Exercise details » Which lines of the rows below contain the string "gives"? Gather each of them.

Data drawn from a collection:
———
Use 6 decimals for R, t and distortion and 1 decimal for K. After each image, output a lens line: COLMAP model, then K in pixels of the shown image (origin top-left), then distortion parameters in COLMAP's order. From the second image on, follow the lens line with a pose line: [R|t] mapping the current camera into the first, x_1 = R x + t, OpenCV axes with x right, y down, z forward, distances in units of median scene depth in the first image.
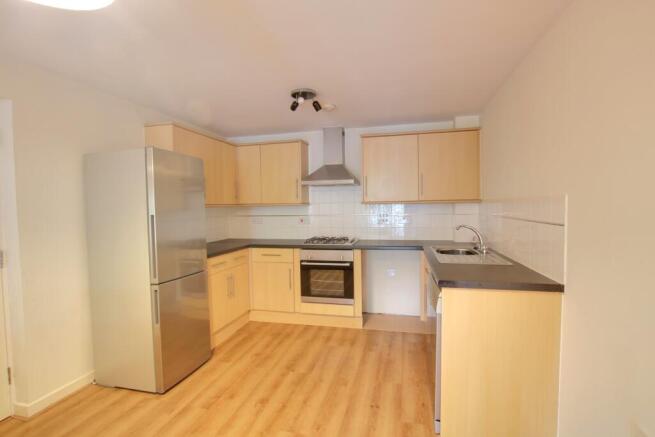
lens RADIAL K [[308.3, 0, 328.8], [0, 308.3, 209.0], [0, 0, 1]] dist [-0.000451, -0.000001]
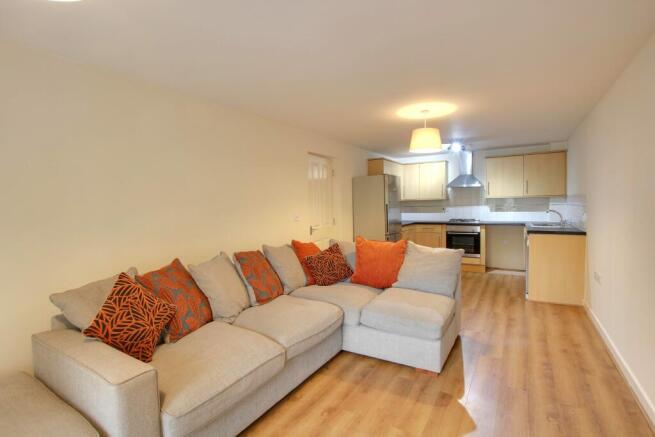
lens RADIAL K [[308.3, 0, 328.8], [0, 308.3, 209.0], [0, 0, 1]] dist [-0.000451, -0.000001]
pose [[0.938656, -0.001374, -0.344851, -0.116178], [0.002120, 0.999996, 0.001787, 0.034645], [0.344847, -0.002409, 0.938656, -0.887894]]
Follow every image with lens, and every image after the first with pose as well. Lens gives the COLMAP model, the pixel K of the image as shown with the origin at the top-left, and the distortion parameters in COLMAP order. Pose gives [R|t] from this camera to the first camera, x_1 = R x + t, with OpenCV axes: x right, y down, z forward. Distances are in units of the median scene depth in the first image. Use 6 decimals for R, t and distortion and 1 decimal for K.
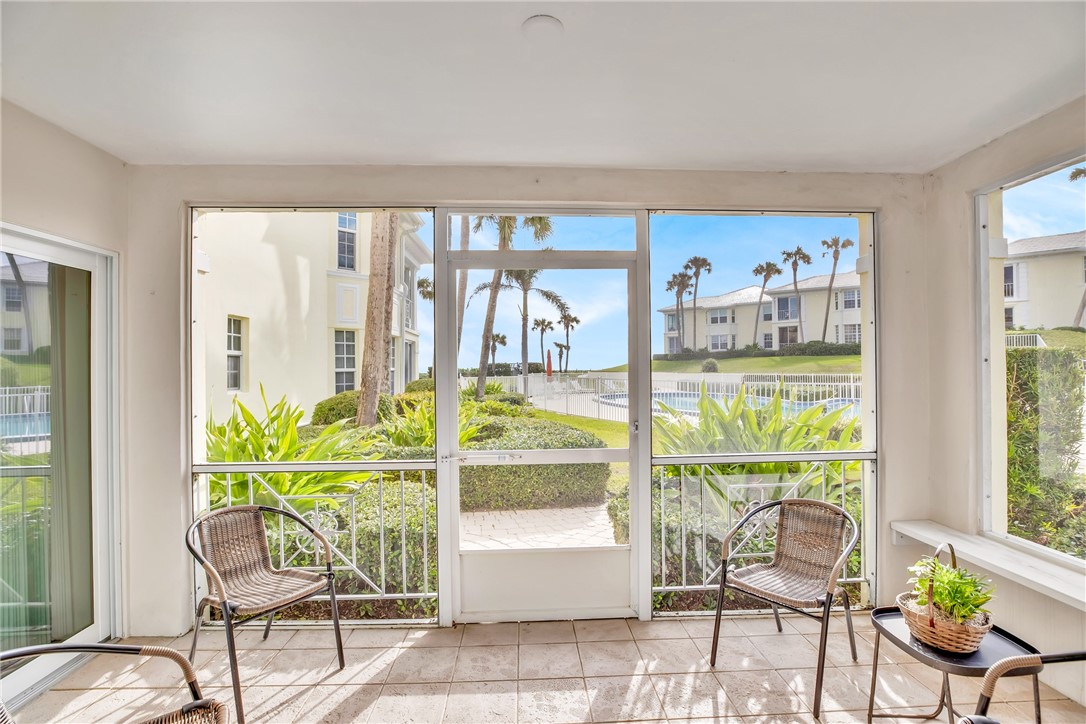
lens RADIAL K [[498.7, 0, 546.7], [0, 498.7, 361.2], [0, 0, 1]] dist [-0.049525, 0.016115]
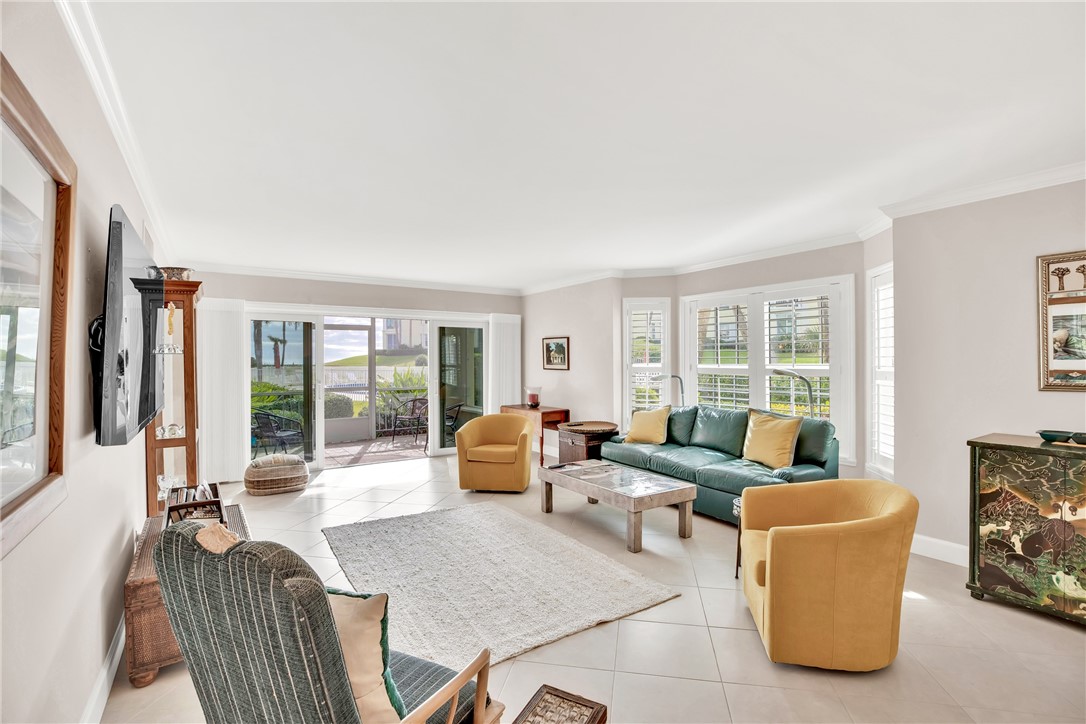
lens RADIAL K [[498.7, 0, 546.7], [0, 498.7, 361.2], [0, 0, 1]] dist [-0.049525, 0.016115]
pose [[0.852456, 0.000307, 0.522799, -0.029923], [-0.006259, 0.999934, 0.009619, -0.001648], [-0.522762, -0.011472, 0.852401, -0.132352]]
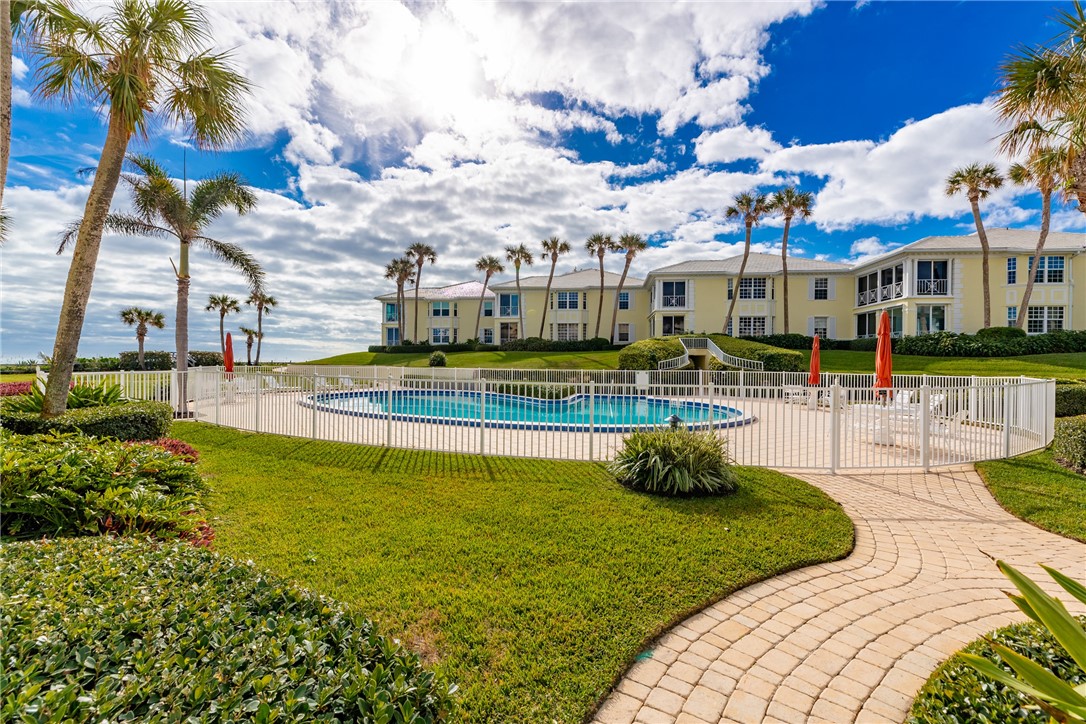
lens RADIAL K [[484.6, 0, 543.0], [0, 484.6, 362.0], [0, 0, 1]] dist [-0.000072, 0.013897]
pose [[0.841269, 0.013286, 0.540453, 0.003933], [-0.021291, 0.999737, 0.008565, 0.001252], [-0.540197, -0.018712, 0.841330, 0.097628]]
———
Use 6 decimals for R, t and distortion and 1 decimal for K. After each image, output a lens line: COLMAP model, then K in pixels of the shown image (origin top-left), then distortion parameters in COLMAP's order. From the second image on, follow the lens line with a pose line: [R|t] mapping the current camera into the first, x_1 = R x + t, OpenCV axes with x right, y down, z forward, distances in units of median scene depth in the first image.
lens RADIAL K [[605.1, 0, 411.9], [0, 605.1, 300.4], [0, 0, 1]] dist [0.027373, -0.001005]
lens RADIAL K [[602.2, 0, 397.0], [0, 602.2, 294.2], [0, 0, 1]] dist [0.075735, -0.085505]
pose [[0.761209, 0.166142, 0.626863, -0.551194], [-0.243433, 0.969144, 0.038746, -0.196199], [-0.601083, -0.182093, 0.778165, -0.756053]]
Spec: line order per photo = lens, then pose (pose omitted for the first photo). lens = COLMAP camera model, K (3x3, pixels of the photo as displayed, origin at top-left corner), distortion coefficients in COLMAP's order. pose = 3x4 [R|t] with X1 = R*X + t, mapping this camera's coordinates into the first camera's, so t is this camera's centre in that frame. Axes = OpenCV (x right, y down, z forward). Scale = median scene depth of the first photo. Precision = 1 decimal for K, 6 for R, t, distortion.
———
Expected answer »
Follow every image with lens, and every image after the first with pose as well. Lens gives the COLMAP model, the pixel K of the image as shown with the origin at the top-left, and the distortion parameters in COLMAP order. Pose gives [R|t] from this camera to the first camera, x_1 = R x + t, with OpenCV axes: x right, y down, z forward. Distances are in units of the median scene depth in the first image. Use 6 decimals for R, t and distortion and 1 decimal for K.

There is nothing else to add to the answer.